◆ Exercise
Among the entries below, find the lines that hold the word "layout" and report them.

◆ Data to examine
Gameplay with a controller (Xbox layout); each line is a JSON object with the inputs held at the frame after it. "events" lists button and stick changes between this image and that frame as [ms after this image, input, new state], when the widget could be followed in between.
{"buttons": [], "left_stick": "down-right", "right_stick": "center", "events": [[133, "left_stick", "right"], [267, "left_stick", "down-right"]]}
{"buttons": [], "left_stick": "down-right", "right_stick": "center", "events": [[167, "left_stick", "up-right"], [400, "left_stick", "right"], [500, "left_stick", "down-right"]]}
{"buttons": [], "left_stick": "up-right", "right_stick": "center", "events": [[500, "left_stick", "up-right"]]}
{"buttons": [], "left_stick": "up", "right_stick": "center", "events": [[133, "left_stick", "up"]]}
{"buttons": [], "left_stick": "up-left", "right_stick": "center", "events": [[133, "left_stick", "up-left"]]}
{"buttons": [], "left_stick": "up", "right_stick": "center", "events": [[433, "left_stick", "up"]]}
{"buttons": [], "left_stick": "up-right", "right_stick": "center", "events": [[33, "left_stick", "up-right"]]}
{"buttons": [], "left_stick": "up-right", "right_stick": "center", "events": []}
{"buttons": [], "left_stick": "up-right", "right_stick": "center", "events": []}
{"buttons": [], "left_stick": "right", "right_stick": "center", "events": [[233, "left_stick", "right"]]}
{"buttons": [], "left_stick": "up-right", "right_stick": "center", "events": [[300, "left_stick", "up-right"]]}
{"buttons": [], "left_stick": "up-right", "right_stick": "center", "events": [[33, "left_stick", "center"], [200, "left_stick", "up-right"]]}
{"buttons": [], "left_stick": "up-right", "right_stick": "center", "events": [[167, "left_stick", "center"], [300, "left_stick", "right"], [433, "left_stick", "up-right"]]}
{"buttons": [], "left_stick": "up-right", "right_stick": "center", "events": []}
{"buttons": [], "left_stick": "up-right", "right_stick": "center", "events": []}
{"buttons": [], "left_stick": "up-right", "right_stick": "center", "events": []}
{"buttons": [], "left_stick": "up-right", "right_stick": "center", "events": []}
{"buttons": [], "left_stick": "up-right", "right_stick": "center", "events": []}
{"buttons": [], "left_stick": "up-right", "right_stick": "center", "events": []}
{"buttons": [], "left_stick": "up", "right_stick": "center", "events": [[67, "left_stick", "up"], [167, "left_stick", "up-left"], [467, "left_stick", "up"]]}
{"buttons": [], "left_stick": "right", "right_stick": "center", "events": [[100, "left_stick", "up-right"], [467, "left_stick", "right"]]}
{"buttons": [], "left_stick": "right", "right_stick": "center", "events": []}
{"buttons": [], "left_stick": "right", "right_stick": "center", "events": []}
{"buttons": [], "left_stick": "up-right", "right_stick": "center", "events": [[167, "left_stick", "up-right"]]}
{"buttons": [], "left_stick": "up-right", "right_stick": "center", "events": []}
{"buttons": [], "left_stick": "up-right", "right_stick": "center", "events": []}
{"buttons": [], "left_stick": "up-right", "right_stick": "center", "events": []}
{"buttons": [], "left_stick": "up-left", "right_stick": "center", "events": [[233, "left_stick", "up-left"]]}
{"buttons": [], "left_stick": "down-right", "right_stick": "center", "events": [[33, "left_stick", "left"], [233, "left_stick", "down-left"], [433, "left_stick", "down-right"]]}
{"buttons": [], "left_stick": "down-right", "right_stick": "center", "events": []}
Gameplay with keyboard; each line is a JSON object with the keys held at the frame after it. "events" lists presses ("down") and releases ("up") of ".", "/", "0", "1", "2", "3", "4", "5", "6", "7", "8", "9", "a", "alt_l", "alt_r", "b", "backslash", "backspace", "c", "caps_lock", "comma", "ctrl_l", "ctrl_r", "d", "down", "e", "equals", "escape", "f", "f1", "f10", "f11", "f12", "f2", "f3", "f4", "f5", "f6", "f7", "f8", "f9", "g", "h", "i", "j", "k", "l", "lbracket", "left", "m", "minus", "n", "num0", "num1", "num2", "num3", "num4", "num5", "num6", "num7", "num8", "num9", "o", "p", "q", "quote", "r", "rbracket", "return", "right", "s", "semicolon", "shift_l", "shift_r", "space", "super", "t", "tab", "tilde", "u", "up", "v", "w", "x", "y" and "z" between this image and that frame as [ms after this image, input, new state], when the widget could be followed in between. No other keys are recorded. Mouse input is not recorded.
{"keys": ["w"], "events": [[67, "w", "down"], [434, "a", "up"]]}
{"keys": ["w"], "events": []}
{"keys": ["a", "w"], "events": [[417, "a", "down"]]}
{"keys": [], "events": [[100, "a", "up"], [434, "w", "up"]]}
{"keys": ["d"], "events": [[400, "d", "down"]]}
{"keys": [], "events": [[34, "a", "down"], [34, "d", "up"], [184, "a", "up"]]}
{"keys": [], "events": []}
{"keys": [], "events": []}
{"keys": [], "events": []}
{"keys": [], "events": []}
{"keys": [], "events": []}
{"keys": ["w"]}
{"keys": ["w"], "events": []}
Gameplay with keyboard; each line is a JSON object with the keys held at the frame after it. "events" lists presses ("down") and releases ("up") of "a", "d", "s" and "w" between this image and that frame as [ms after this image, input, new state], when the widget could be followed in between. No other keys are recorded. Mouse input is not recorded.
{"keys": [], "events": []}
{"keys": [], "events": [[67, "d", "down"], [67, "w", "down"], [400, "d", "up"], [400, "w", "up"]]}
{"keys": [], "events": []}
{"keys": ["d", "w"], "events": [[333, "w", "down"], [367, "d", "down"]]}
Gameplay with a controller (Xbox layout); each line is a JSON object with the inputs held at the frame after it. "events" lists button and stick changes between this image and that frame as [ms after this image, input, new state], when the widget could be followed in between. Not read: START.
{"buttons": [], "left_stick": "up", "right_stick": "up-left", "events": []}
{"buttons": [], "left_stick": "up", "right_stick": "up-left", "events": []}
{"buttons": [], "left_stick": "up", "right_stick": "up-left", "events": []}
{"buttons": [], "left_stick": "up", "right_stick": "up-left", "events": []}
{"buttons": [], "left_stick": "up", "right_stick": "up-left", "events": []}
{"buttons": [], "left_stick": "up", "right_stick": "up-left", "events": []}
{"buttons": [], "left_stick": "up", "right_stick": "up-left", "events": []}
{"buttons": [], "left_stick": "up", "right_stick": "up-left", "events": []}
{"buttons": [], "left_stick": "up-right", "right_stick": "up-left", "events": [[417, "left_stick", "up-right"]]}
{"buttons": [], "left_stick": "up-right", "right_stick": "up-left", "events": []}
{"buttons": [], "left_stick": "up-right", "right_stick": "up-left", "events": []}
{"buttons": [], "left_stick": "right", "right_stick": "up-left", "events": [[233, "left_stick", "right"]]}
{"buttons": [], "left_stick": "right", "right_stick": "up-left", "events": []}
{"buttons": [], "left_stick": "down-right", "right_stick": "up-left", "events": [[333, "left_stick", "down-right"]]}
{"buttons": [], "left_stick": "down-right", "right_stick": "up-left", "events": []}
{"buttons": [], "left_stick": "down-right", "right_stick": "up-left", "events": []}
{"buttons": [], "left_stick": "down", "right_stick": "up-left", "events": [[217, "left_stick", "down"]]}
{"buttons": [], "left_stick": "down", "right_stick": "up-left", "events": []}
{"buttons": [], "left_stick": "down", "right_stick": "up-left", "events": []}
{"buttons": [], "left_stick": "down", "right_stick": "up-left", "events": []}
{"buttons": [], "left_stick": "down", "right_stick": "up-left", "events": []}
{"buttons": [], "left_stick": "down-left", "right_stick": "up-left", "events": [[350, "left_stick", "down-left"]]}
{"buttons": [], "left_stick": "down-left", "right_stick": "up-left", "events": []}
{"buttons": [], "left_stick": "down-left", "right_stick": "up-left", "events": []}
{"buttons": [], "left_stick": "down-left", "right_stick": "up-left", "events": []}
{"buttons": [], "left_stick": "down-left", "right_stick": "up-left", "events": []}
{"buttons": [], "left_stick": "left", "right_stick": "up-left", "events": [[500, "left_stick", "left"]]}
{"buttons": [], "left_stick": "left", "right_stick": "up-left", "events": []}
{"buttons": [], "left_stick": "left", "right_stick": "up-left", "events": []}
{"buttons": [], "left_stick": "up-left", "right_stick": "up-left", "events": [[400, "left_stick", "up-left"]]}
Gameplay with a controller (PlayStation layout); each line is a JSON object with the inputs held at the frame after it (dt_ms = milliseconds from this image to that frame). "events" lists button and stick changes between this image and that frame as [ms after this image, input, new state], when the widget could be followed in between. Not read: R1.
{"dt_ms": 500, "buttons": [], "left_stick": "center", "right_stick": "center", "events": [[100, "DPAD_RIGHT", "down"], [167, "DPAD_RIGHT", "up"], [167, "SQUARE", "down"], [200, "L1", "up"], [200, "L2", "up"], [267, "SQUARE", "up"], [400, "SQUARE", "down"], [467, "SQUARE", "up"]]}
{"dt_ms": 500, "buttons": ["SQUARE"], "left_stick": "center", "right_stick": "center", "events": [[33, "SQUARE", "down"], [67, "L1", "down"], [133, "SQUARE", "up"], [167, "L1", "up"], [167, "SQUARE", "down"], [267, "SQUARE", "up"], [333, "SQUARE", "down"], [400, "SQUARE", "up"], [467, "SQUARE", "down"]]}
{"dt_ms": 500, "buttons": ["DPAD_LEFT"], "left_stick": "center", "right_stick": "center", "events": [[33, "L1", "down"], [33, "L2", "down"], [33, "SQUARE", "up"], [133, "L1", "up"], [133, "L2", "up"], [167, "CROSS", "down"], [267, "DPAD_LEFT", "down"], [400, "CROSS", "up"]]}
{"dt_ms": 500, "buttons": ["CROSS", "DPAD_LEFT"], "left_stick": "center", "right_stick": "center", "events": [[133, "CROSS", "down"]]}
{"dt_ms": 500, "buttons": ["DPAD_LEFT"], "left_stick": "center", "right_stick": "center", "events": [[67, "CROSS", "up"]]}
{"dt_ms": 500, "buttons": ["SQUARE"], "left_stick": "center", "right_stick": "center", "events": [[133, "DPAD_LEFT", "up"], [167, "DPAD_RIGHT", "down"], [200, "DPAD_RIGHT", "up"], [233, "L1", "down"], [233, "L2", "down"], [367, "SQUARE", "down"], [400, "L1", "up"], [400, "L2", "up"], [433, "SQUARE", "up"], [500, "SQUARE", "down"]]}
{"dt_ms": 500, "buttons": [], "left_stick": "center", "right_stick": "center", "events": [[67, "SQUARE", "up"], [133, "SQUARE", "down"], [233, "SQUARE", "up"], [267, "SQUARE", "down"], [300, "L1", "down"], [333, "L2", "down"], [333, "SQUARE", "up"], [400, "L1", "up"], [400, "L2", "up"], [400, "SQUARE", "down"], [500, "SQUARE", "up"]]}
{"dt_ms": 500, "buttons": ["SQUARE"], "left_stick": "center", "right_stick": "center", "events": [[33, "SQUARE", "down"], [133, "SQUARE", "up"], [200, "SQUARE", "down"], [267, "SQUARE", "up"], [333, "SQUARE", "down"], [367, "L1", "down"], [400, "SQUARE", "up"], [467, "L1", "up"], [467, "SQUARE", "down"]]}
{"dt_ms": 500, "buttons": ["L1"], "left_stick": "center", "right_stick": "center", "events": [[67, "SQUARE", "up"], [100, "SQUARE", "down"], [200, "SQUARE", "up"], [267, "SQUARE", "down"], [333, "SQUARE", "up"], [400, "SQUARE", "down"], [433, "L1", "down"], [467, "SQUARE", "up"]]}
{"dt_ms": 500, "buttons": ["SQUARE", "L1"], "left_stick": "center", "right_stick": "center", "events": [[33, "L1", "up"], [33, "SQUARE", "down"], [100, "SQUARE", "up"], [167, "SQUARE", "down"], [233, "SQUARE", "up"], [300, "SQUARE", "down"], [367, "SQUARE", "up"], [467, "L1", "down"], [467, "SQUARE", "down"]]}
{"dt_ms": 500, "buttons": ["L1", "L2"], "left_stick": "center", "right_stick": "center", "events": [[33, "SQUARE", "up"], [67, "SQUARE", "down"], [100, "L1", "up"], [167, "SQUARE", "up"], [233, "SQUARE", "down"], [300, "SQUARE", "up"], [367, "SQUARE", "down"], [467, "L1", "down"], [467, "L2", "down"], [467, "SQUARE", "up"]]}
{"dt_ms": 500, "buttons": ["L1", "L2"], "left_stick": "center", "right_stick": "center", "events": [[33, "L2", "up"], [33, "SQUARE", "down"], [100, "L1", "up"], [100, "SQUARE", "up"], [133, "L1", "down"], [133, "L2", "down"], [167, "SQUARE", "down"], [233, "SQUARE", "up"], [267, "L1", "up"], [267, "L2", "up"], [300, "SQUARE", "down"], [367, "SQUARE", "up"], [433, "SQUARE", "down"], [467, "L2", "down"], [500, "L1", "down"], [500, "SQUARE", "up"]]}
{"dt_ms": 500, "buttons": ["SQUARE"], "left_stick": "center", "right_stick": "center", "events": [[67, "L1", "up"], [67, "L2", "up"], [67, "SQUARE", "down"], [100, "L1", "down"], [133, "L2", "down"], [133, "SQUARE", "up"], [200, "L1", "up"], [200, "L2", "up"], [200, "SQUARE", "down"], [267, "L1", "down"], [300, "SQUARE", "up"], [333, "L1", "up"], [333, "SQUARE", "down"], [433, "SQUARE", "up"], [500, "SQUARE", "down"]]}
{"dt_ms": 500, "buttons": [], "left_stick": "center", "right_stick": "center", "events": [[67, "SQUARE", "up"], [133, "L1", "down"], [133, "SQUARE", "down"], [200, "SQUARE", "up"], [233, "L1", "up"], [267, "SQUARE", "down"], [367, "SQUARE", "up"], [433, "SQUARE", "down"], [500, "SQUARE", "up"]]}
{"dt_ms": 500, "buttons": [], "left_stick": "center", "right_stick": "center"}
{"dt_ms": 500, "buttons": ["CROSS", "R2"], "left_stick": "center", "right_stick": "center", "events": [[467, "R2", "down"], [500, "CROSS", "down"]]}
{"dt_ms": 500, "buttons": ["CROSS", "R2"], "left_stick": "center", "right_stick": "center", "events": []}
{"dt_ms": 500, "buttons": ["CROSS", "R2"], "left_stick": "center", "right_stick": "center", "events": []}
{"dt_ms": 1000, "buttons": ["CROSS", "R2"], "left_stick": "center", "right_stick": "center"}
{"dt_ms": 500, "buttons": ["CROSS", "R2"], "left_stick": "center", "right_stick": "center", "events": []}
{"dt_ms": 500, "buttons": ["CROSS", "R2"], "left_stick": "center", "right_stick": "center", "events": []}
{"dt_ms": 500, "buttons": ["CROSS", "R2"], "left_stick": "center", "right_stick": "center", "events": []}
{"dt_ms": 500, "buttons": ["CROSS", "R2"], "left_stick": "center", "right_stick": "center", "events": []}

◆ Expected output
Gameplay with a controller (Xbox layout); each line is a JSON object with the inputs held at the frame after it. "events" lists button and stick changes between this image and that frame as [ms after this image, input, new state], when the widget could be followed in between.
Gameplay with a controller (Xbox layout); each line is a JSON object with the inputs held at the frame after it. "events" lists button and stick changes between this image and that frame as [ms after this image, input, new state], when the widget could be followed in between. Not read: START.
Gameplay with a controller (PlayStation layout); each line is a JSON object with the inputs held at the frame after it (dt_ms = milliseconds from this image to that frame). "events" lists button and stick changes between this image and that frame as [ms after this image, input, new state], when the widget could be followed in between. Not read: R1.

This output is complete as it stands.